Three peaks of the pandemic since have claimed more than 27,000 lives and put the country of 10.7 million at the top of global rankings in deaths per capita, according to the Our World in Data website.
 
Blatny’s dismissal comes after Babis reprimanded him in the past month for a lack of support for new COVID-19 medicines and handling of plans to use testing to re-open schools.
 
Blatny has also strongly opposed following central European ally Hungary in using the Russian vaccine Sputnik V before European Union regulators approve it, putting him on a collision course with President Milos Zeman, who has spoken in favour of the Russian and Chinese shots and had demanded Blatny’s dismissal.
 
Babis, too, was quoted as saying last week a lack of vaccines in the EU could push the country to consider Sputnik.
 
“Each of us should strive to get as many vaccines as possible,” Zeman said at Arenberger’s appointment. “Unfortunately your predecessor... (has) blocked this process.”
 
Arenberger had said, according to Novinky online news website, he would not be opposed to using Sputnik in a clinical trial.
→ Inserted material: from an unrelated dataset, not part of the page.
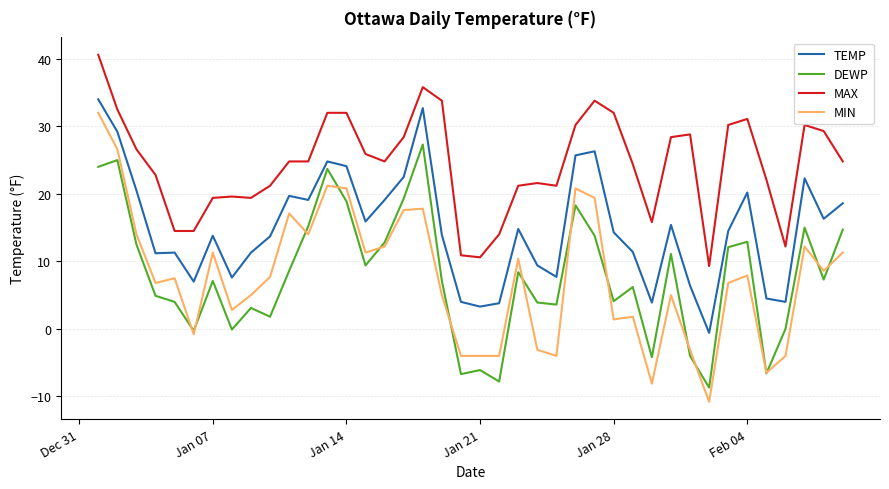

Which series has the largest total across all categories?

MAX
The new minister and Babis were due to hold a news conference later on Wednesday.
 
Blatny has faced overflowing hospitals this year and pressure to keep factories open and reopen businesses even amid a spike in infections that was the highest in the world for a time.
 
From the other side, he was criticised for loosening lockdown measures weeks before Christmas, which resulted in a surge in infections.
 
The country is also among the slowest to roll out vaccinations in the EU and may receive the fewest doses by mid-year after spats within the EU over distribution.
 
Arenberger takes over as the government eases some restrictions after cases ebbed in the past few weeks and the strain on hospitals lifted somewhat.
 
From Monday, the government plans to re-open some schools and allow free travel around the country, which has been forbidden since March 1.